The Appellant claimed that a lack of procedural fairness by the IT had deprived her of her right to a fair hearing due to:
1. The refusal of an adjournment after finding herself without legal representation the day before the hearing commenced; and
2. The tribunal’s failure to make reasonable adjustments in relation to her dyslexia.
The CA found that the overriding criteria for adjournment was that of procedural fairness not fairness in the sense of reasonableness. The CA held that:
“The principle espoused by this court is that in any review or appellate challenge to a first instance decision to refuse an adjournment application advance on whatever grounds, the test to be applied is whether this had the effect of unfairly depriving the litigant of a fair hearing. It is no answer, no objection in principle, to say, particularly in cases of asserted ill health, that this must almost invariably require the court or tribunal to adjourn the hearing. First because of a litigant’s fundamental right to a court, second every court will be jealous to guard against a misuse of process, and third the terms of the test are not absolute.”
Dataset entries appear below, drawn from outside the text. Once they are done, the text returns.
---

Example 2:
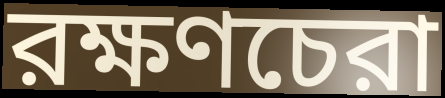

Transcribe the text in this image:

রক্ষণচেরা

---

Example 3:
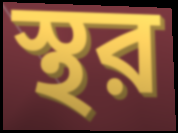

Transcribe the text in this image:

স্থর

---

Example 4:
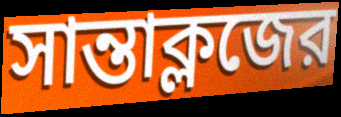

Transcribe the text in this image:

সান্তাক্লজের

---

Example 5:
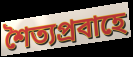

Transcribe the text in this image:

শৈত্যপ্রবাহেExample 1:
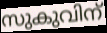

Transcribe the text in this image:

സുകുവിന്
The CA held that the Appellant should have been granted an adjournment because: She was suddenly without legal representation and afflicted with dyslexia; in possession of expert evidence that showed she suffered from depression and anxiety, which had a huge impact on her; did not have the benefit of a ground rules hearing or reasonable adjustments; no facts had been agreed between the parties; and the Appellant was not familiar with that sphere of law, albeit that she was legally qualified.
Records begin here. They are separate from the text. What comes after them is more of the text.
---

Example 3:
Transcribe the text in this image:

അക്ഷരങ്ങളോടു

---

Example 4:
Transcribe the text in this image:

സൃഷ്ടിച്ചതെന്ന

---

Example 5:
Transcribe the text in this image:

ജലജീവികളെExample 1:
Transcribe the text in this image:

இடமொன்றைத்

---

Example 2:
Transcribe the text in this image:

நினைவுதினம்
The CA found that the Tribunal had failed to conduct the necessary ground rules hearing, made no determination of reasonable adjustments prior to, or at any stage in the hearing, didn’t engage with expert evidence, and did not make decisions with an open mind. It also found that any adjustments that were made were perfunctory and inadequate and were not specifically tailored to the Appellant. The IT also conducted cross-examination with no allowance for her disability.
The matter was returned to the tribunal for rehearing.